Text passage -
--- START ---

If you do believe any of the above, you might need an antidote; it's only an anecdote [N=1 is not data] but inspiring nonetheless. Here [L with her 2 daughters] is Lynn Ruane telling her story by talking about leadership at FemFest.  It's the same, more or less, as the Irish Times picked up.  Lynn grew up on a council estate in the depths of the West Dublin ghetto in Killinarden. She tells her story as series of incidents punctuating a life which was typical of the dispossessed: drugs, shop-lifting, vandalism, teenage pregnancy. But the force was strong with young Lynn. Her confrontations with The Man, didn't cow her; nor did they make her lose herself in rage. She rather tapped into a core of solid self-belief either acquired or delivered from god.  It might have started with the trousers, being told that only boys were allowed to wear them in school, or the skirts which only altar boys were allowed to wear in church.  Lynn wanted to have those forbidden garments and she asked for it in such a not-to-be-denied way that she changed how age-old certainties were viewed in her parish. It was uncanny, her power over weaker minds, like Obi Wan Kenobi murmuring "these are not the droids you want" when he arrives in Mos Eisley. We could have more of her - and here she is back-stage and talking direct to camera.

--- END ---

Instructions for the task - Please carry on the passage above about Lynn Ruane, picking up right after its last sentence and keeping the same voice.

Provided material -
--- START ---

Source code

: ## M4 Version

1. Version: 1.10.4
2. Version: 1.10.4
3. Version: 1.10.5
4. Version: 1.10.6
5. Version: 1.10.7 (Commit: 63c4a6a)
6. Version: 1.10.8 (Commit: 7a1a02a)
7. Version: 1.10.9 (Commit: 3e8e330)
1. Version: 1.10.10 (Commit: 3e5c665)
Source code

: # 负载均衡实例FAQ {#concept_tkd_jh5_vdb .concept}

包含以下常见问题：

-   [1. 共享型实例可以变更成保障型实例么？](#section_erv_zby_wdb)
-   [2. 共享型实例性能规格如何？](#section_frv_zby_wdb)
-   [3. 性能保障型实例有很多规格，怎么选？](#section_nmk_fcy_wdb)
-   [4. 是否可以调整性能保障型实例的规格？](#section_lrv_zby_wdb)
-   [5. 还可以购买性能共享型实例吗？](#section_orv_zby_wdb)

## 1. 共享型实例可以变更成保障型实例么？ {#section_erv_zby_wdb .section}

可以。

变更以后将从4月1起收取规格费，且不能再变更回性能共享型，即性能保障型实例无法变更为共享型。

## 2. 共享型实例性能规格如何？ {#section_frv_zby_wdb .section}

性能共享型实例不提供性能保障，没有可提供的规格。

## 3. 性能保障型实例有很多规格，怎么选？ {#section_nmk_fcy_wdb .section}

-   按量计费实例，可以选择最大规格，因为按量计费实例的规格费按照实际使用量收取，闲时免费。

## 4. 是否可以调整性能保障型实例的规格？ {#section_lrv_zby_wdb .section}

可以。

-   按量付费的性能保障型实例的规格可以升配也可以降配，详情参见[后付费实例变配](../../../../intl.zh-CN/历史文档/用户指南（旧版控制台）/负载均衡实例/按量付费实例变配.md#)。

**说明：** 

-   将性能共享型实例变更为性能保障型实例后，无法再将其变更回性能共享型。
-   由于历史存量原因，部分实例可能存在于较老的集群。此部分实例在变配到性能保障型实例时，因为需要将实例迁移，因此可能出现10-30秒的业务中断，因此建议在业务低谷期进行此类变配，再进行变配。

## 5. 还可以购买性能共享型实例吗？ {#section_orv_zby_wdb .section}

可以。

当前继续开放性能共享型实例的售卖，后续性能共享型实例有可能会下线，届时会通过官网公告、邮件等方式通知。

--- END ---

Answer to this problem -
This year, Lynn Ruane is President of the Students Union in Trinity College Dublin, having clawed herself an education out in Tallaght. She's shown above with her two daughters beside the Pomodoro Sphere in the centre of the campus, which is an Establishment Bastion. Seemingly, the Presidency comes with a grace-and-favour apartment in College and she lives there with her family. If she seems to be absurdly young to have a teenage daughter, it's because she had an early start. I gather that the girls have been lowering the tone of the sacred lawns of TCD: now and then roaring out of the window to tell their mother not to forget the milk.  That's all to the good. The pomposity needs to be pricked occasionally. I have stake/status in Trinity because I'm now an Adjunct Lecturer there; so if I approve, it is okay [hmmmm? probably not].

Watch out for Lynn Ruane.  She is now thinking of running for the Senate - of the country, not the TCD talking shop. We've had a couple of female Presidents of Ireland in the last 25 years, but we've never had a female Taoiseach.  €5 on Lynn Ruane?  Get your bet on while the odds are still long.